Tijdens het doppen herinner ik me die boekjes met spreekwoorden en gezegdes. Je eigen boontjes doppen betekende zoiets als jezelf wel kunnen redden. En iets dat makkelijk gaat kan je benoemen als een peulenschilletje. Met 'lust je nog peultjes?' heb ik het mis. Het betekent iets als 'wat zeg je daarvan?' Weten jullie trouwens hoeveel spreekwoorden er zijn met eten? Neem eens een kijkje op de website onderaan dit blog. 

Over lusten gesproken, wie vindt eigenlijk dat je alles moet lusten? Bartje uit de streekroman van Anne de Vries bidt niet voor bruine bonen. Er is zelfs een standbeeld voor hem opgericht, in Rolde, Drenthe. 

Onze driejarige kleindochter stond samen met mij in de soep te roeren en verkondigde heel resoluut: 'Dit ga ik niet eten oma!' Soep staat nog steeds niet op haar menu en we maken gewoon iets anders als we met elkaar eten.

Met prei maakte ik voor het eerst kennis toen ik op kamers ging. Thuis aten we dat nooit. Ik denk dat mijn moeder dat niet zo'n succes vond. Mijn kamergenoot maakte het regelmatig en ik probeerde het ook. Best lekker! 

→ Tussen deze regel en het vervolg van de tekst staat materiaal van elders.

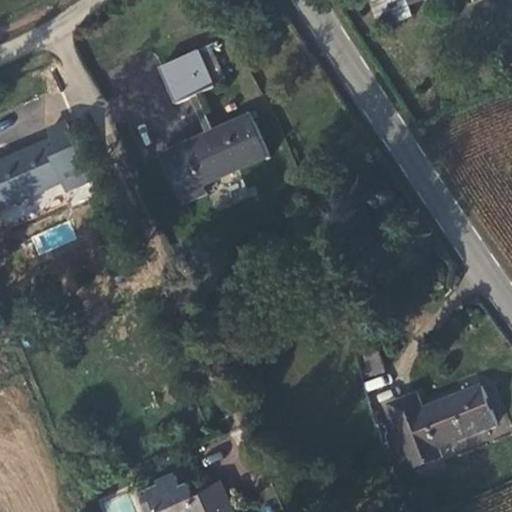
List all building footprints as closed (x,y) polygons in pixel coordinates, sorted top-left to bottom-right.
[(370,0),(382,30),(417,17),(413,6),(410,0),(370,0)] [(199,51),(211,79),(220,75),(208,47),(199,51)] [(210,101),(195,65),(156,81),(171,117),(210,101)] [(152,168),(175,219),(199,209),(195,200),(262,171),(244,131),(178,160),(177,157),(152,168)] [(0,180),(0,230),(61,204),(66,213),(91,203),(65,142),(47,150),(50,158),(0,180)] [(384,388),(376,356),(360,360),(368,392),(384,388)] [(380,423),(406,484),(433,472),(429,463),(487,439),(469,397),(414,421),(409,410),(380,423)] [(95,493),(118,483),(111,468),(88,478),(95,493)]
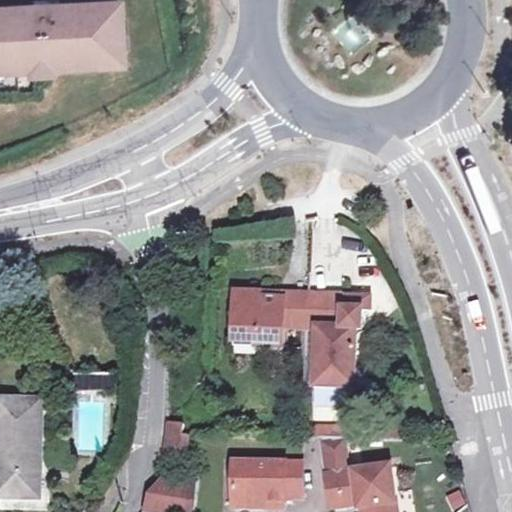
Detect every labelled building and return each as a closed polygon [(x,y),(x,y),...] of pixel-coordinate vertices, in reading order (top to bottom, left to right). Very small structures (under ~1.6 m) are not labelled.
[(0,64),(1,65),(1,73),(32,71),(32,67),(46,66),(46,70),(121,67),(120,43),(114,43),(113,26),(119,26),(118,3),(0,8),(0,64)] [(284,327),(308,328),(309,295),(285,295),(285,299),(261,299),(261,294),(236,293),(235,343),(257,344),(257,349),(283,349),(284,327)] [(309,295),(308,328),(317,328),(315,387),(356,388),(357,330),(362,330),(363,310),(344,310),(344,296),(309,295)] [(101,388),(102,374),(66,374),(66,388),(101,388)] [(117,374),(102,374),(101,388),(117,388),(117,374)] [(0,401),(0,405),(0,496),(38,497),(40,441),(42,441),(44,402),(0,401)] [(180,456),(183,434),(184,423),(168,422),(164,455),(180,456)] [(341,437),(342,424),(308,423),(308,435),(341,437)] [(319,438),(320,441),(325,478),(351,474),(346,438),(319,438)] [(234,502),(264,502),(265,494),(287,495),(286,492),(302,491),(303,458),(236,457),(234,502)] [(351,474),(325,478),(330,509),(361,506),(361,509),(367,508),(367,511),(397,511),(392,469),(351,474)] [(145,511),(149,511),(195,511),(200,477),(169,472),(145,511)] [(287,503),(287,495),(265,494),(264,502),(287,503)]
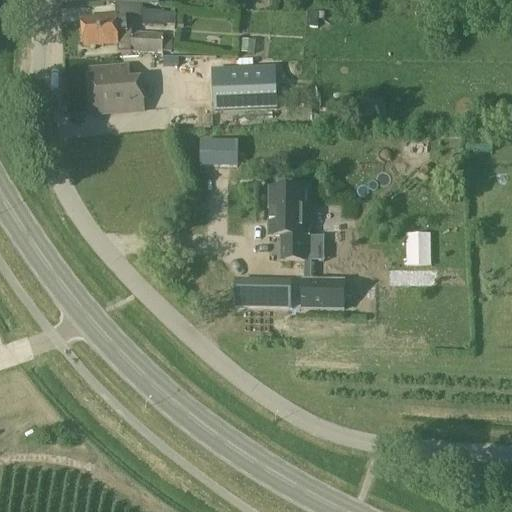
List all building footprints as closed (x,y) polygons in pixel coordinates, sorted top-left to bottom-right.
[(142,13),(142,27),(164,28),(164,26),(174,27),(174,14),(164,14),(164,13),(142,13)] [(131,32),(126,32),(125,19),(117,20),(117,19),(83,22),(85,49),(118,45),(119,54),(131,53),(163,55),(163,35),(131,33),(131,32)] [(213,63),(215,102),(274,97),(271,58),(213,63)] [(141,79),(129,80),(128,69),(90,72),(93,115),(144,112),(141,79)] [(205,123),(204,104),(167,106),(168,125),(205,123)] [(238,144),(201,143),(201,167),(238,168),(238,144)] [(309,244),(310,211),(305,211),(305,194),(271,193),(270,244),(286,244),(285,267),(282,266),(282,268),(305,268),(306,244),(309,244)] [(309,244),(306,244),(305,268),(304,277),(304,288),(302,287),(302,316),(344,317),(344,316),(342,316),(342,290),(345,290),(345,289),(312,288),(313,244),(309,244)] [(237,312),(291,313),(291,283),(237,282),(237,312)]
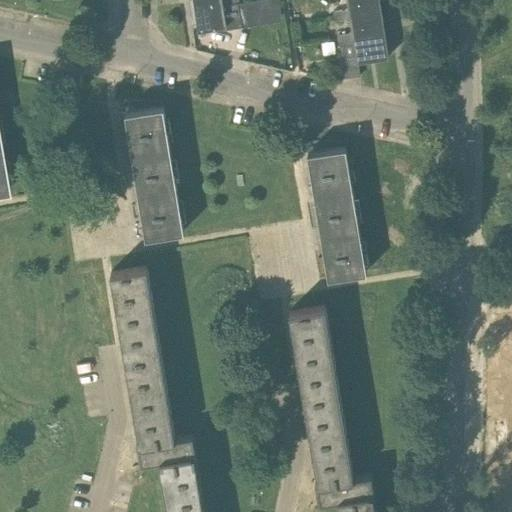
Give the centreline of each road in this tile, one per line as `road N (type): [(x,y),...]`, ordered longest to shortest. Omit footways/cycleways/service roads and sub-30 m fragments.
road 1 (unclassified): [(447,511),(460,125)]
road 2 (residential): [(460,125),(383,108),(287,103),(234,90),(210,71),(128,53)]
road 3 (residential): [(98,511),(116,423),(107,352)]
road 4 (residential): [(128,53),(75,56),(0,38)]
road 5 (residential): [(460,125),(453,0)]
road 6 (residential): [(284,511),(295,459),(283,388)]
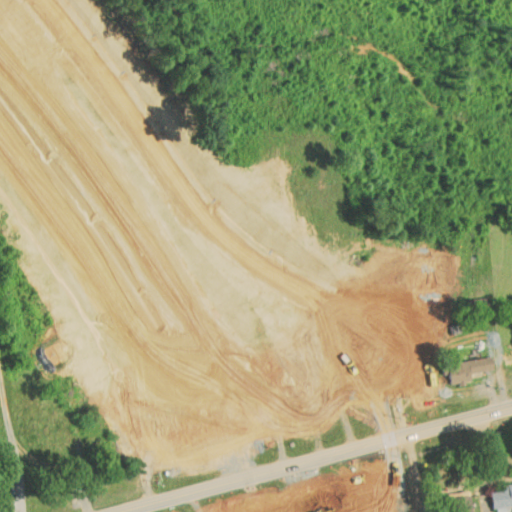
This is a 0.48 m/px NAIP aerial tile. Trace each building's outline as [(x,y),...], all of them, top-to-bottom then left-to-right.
[(511,342),(492,344),(493,355),(511,352),(511,342)] [(436,356),(439,379),(460,375),(459,367),(482,363),(480,349),(436,356)] [(380,377),(382,392),(421,385),(417,366),(404,368),(403,360),(389,363),(391,375),(380,377)] [(480,485),(483,508),(500,506),(499,500),(511,497),(511,475),(491,479),(492,484),(480,485)] [(461,511),(459,490),(438,492),(440,511),(461,511)]
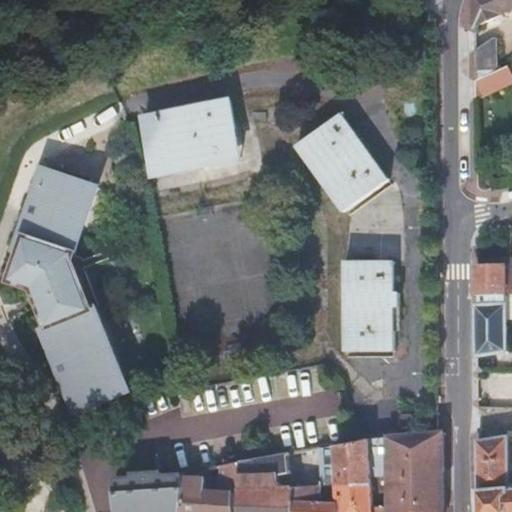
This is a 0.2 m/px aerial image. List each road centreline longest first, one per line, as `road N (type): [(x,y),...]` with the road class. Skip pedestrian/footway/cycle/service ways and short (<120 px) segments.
road 1 (residential): [(456,220),(462,511)]
road 2 (residential): [(452,0),(456,220)]
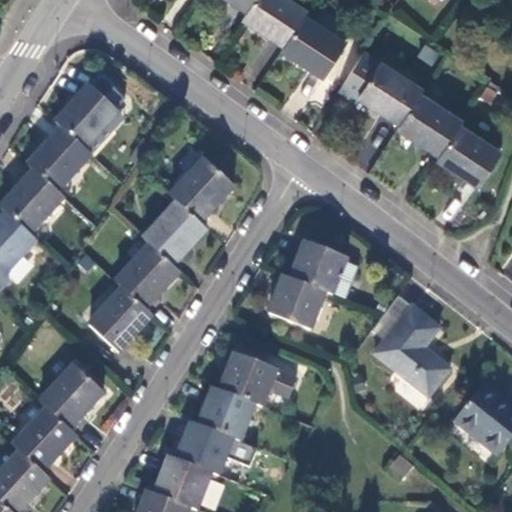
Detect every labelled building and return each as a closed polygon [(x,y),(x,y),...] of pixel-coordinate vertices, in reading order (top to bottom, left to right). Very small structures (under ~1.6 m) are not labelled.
[(232,0),(248,10),(254,0),(232,0)] [(244,17),(287,44),(305,16),(308,10),(293,0),(254,0),(248,10),(244,17)] [(345,42),(305,16),(287,44),(284,49),(323,74),(345,42)] [(363,94),(403,120),(422,90),(425,87),(384,61),(384,62),(366,50),(343,84),(362,95),(363,94)] [(91,88),(57,124),(63,129),(86,150),(119,113),(91,88)] [(401,124),(442,152),(461,124),(464,119),(422,90),(403,120),(401,124)] [(501,151),(461,124),(442,152),(439,157),(480,183),(501,151)] [(63,129),(29,166),(36,172),(58,193),(92,156),(86,150),(63,129)] [(205,162),(171,197),(177,203),(199,224),(232,188),(205,162)] [(36,172),(2,208),(9,214),(32,236),(64,198),(58,193),(36,172)] [(177,203),(145,241),(152,247),(173,267),(208,231),(199,224),(177,203)] [(0,273),(4,277),(38,241),(32,236),(9,214),(0,223),(0,273)] [(306,243),(292,280),(326,293),(334,296),(346,262),(347,259),(306,243)] [(152,247),(116,284),(123,290),(147,311),(180,274),(173,267),(152,247)] [(360,268),(346,262),(334,296),(347,301),(360,268)] [(312,330),(326,293),(292,280),(284,277),(270,313),(312,330)] [(119,353),(153,317),(147,311),(123,290),(90,326),(119,353)] [(375,355),(429,398),(449,373),(422,349),(438,329),(413,309),(375,355)] [(266,358),(241,349),(238,357),(262,367),(266,358)] [(238,357),(235,356),(221,392),(255,405),(262,407),(267,395),(272,394),(288,399),(295,379),(262,367),(238,357)] [(75,368),(40,404),(47,409),(70,431),(104,396),(75,368)] [(511,442),(511,410),(483,387),(453,424),(499,459),(511,442)] [(215,389),(201,428),(233,440),(241,443),(255,405),(221,392),(215,389)] [(47,409),(13,446),(20,452),(43,474),(77,437),(70,431),(47,409)] [(193,425),(180,461),(213,474),(219,477),(233,440),(201,428),(193,425)] [(20,452),(0,474),(0,502),(10,511),(21,511),(49,480),(43,474),(20,452)] [(403,456),(391,470),(403,481),(416,467),(403,456)] [(172,458),(157,496),(190,509),(197,511),(199,511),(213,474),(180,461),(172,458)] [(188,511),(190,509),(157,496),(151,494),(143,511),(188,511)] [(0,511),(10,511),(0,502),(0,511)]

Geef mij geen zuurkool want ik krijg het niet door mijn keel. En echt wel geprobeerd. Voor die zuurkool maakte mijn moeder een uitzondering. Op die ene keer na dat de baas van mijn vader met etenstijd langskwam. Toen zat ik opeens boven met mijn bord omdat ik het niet wilde eten. Een soort opvoedkundige actie voor de ogen van het bezoek? Ik kan er nog verontwaardigd over worden. 

Met die zuurkool in gedachten heb ik in ons gezin altijd een gerecht achter de hand gehad. Er was vaak wel een restje van de vorige dag waar ik iets mee kon. Toen de kinderen het huis uit waren maakte ik nog lang zuurkool voor de een, prei voor de ander. Die prei gaat nu door allerlei gerechten. Met de zuurkool zal het hem niet worden. 

Mijn zwager groeide op in een gezin met elf kinderen. Die konden daar niet aan beginnen. Het was eten wat de pot schafte. Daardoor lust hij nu alles. Ook dat begrijp ik wel. 
Voorlopig zijn we hier thuis overgeschakeld van eten wat de pot schaft naar eten wat het land schaft  😉.